2007 Red Sox-Indians
J.D. Drew's debut season in Boston didn't go quite as planned (.270, 11 homers, 64 RBIs), and the much-maligned outfielder was in danger of completely losing yet another fan base. Coming into the game, Drew was 0 for 6 with runners in scoring position in the series. But with two outs and the bases loaded in the first inning, Drew blasted a grand slam into the camera box in straightaway center field. The Red Sox, who had trailed the series 3-1, went on to win Game 6 12-2 and Game 7 11-2.
In an exhilarating, back-and-forth ballgame, Shane Victorino knotted up the score at 5-5 with a two-run homer off Cory Wade in the eighth inning. After Carlos Ruiz immediately followed the Victorino blast with a single, Los Angeles brought in closer Jonathan Broxton and the Phillies called on pinch hitter Matt Stairs. Broxton fell behind 3-1 and tried to get a fastball past Stairs, but the 40-year-old veteran drove the ball halfway up the right-field pavilion.
2008 Rays-Red Sox
The Rays jumped out to a 3-1 lead in the series, but nearly let it slip away by blowing a seven-run lead in Game 5 and losing 4-2 in Game 6. Tampa Bay built a 3-1 lead in Game 7, but in the eighth inning Boston loaded up the bases with an error, a hit and a walk. With J.D. Drew coming up to the plate, the Rays called on rookie David Price. Price proceeded to strike out Drew and pitch a scoreless ninth, earning the save and sending Tampa Bay to its first World Series.

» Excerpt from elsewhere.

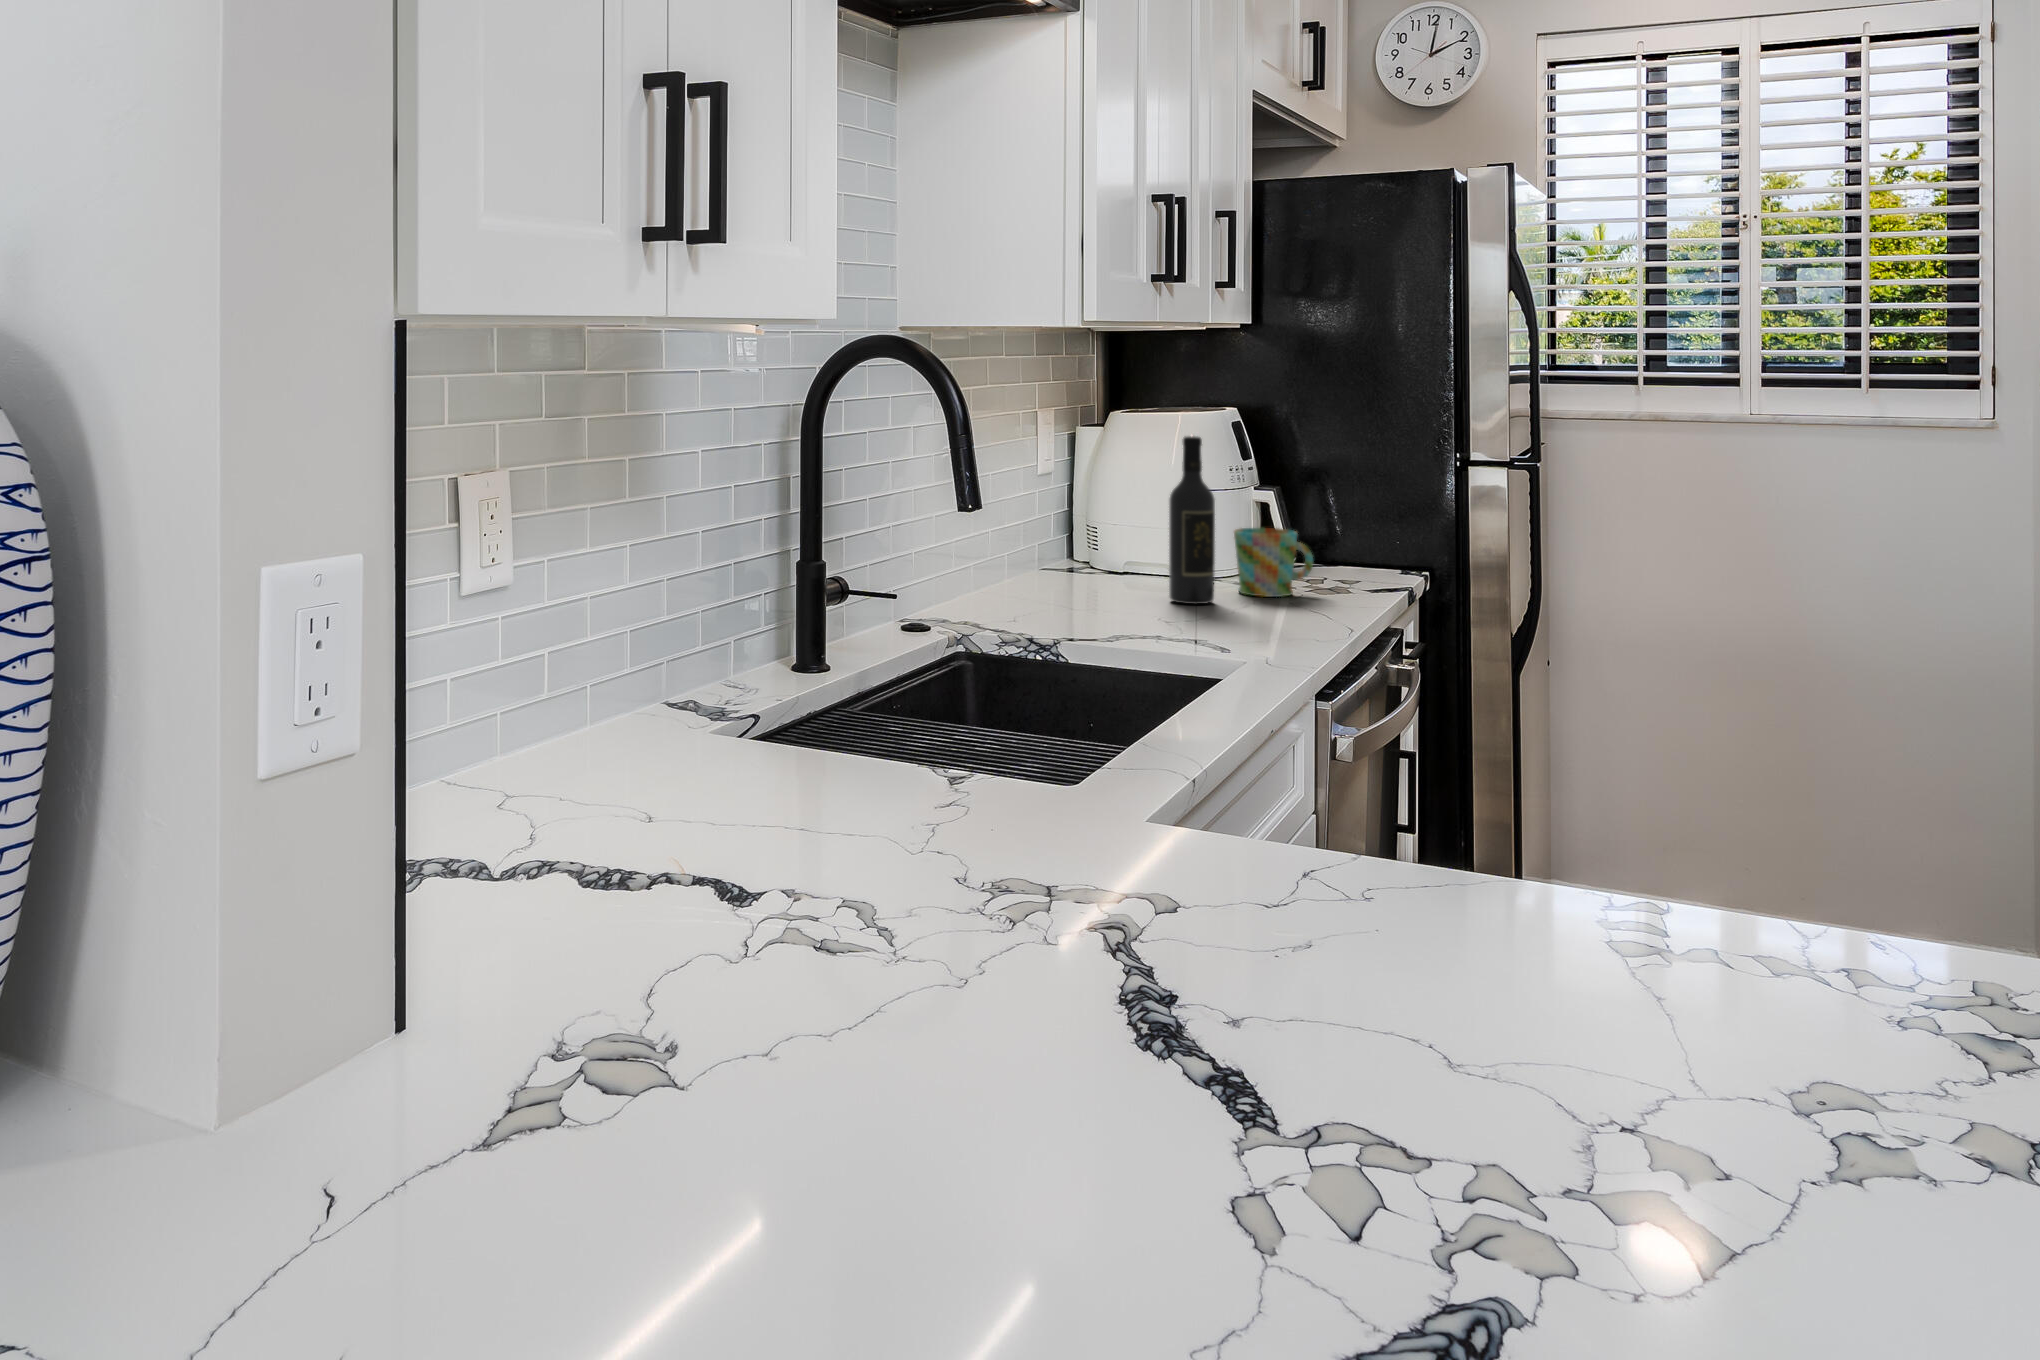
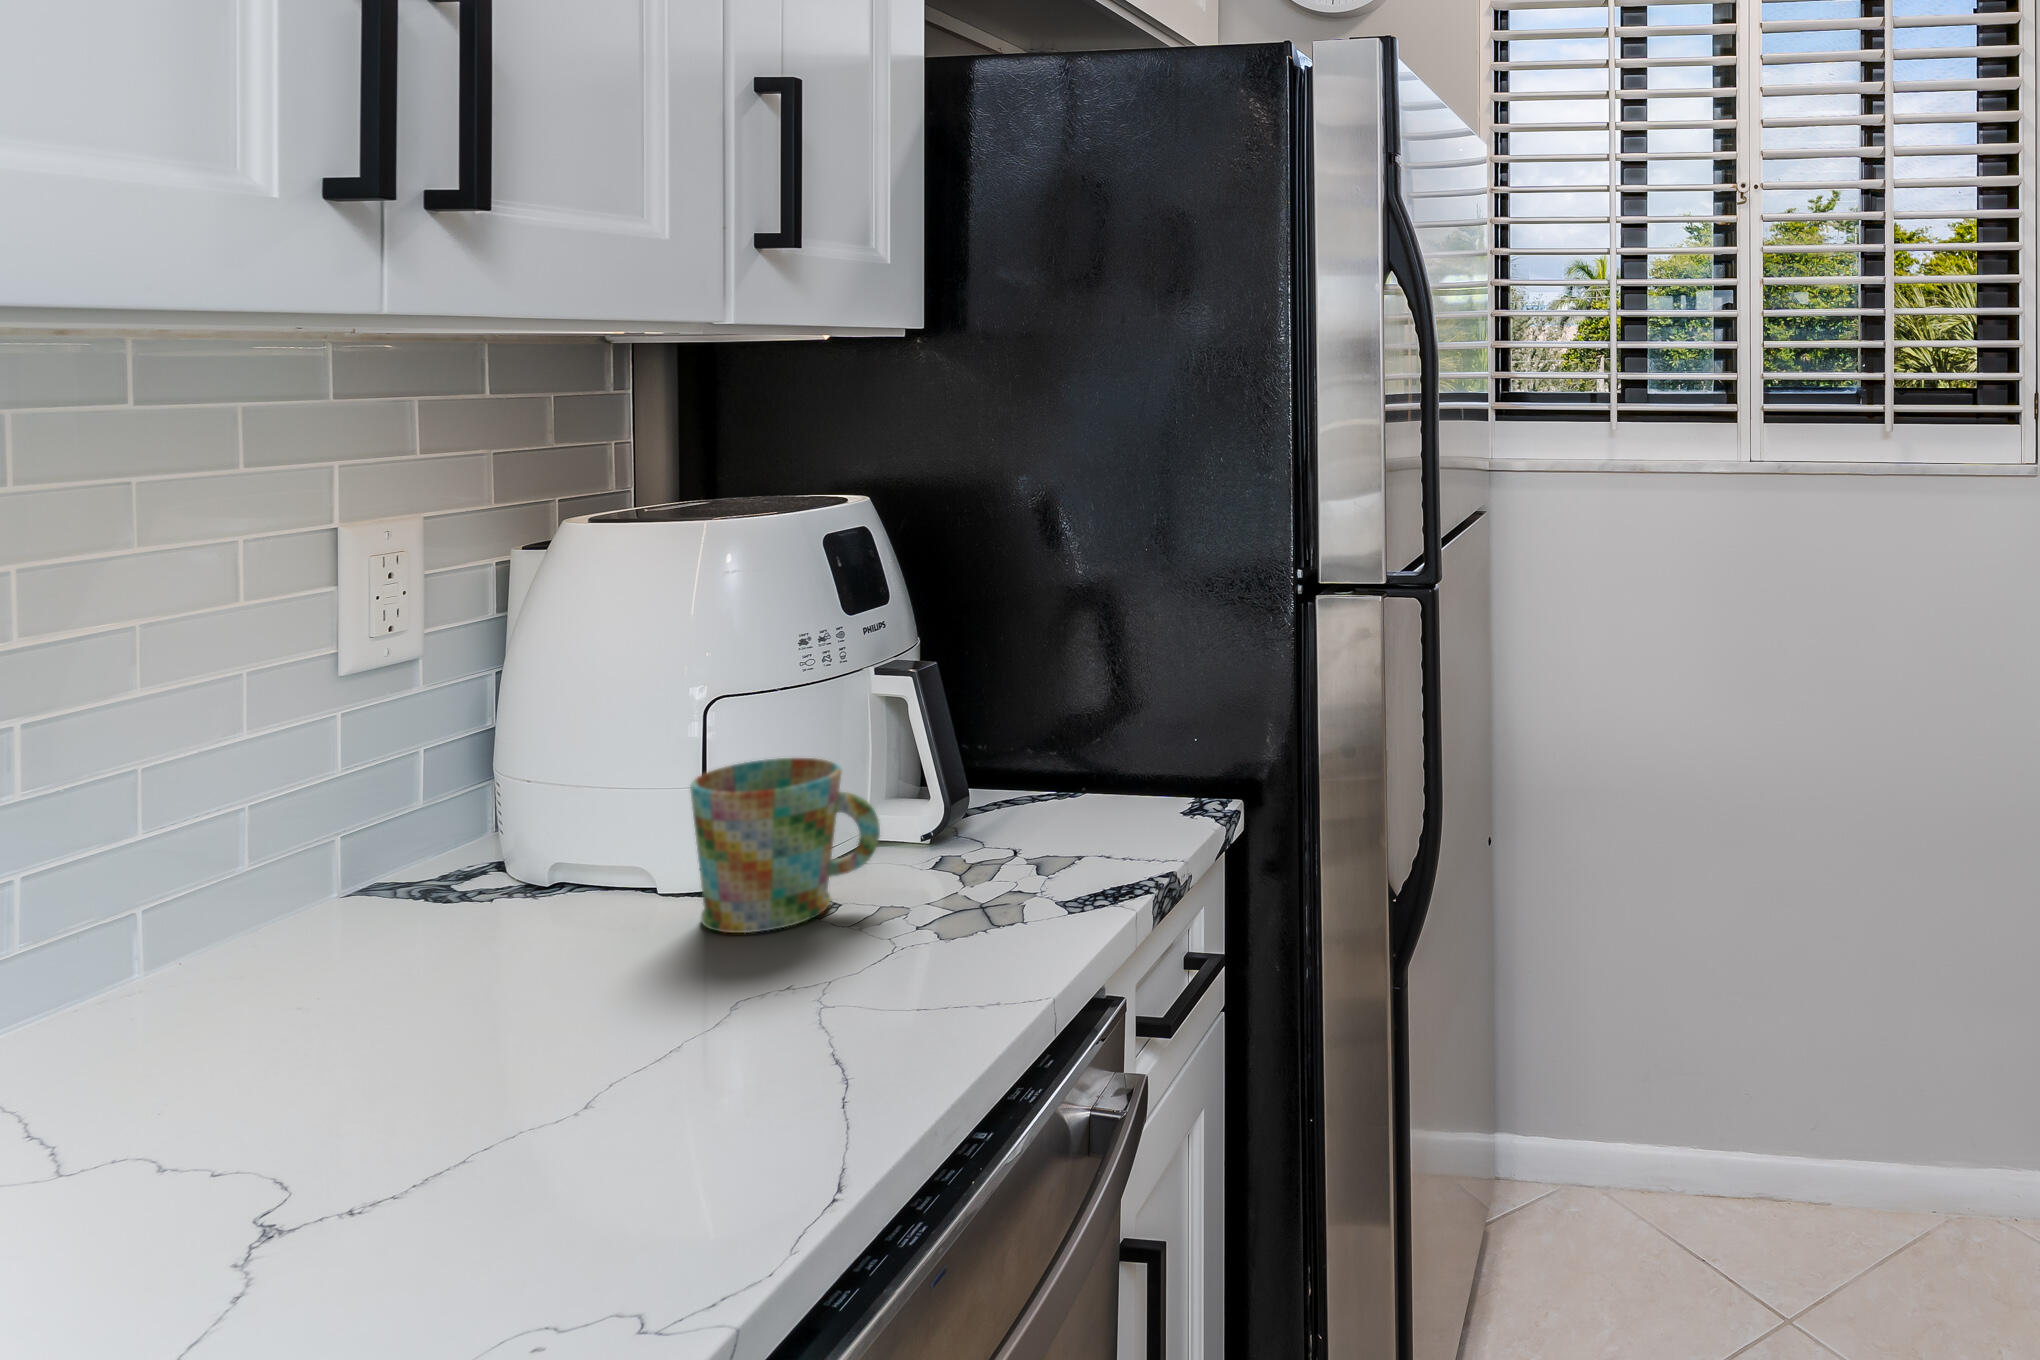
wine bottle: present [1169,436,1215,604] -> none [437,584,568,1006]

Nelson Cruz hit a walk-off grand slam in the bottom of the 11th inning of Game 2 to put Texas ahead 2-games-to-0. He finished with a postseason series record six homers, the last coming in the Rangers' 15-5 win in Game 6 that clinched their second straight American League pennant.
2013 Red Sox-Tigers
Boston was one-hit at Fenway Park in Game 1 and was down to its final four outs of Game 2 trailing Detroit 5-1 when the Red Sox loaded the bases for David Ortiz. Big Papi ripped the first pitch from reliever Joaquin Benoit over the rightfield fence for a game-tying grand slam. Boston went on to win the game in the ninth and took the series in six games en route to its third World Series title in 10 seasons.
After pinch-hitter Mike Morse tied Game 5 with an eighth-inning homer, San Francisco needed just one run in the ninth to clinch its third National League title in five seasons. With one out and two on, Travis Ishikawa lined a pitch from the Cardinals' Michael Wacha over the wall in right for a walk-off three-run homer. The Giants had won the pennant.
New York second baseman Daniel Murphy continued the tear he had begun in the Division Series by hitting home runs in each game of the Mets' four game sweep of the Cubs. Murphy became the first player ever to homer in six straight postseason games and carried New York to its fifth pennant in franchise history. HIs eighth-inning shot off Chicago's Fernando Rodney was the capper in New York's 8-3 win in Game 4.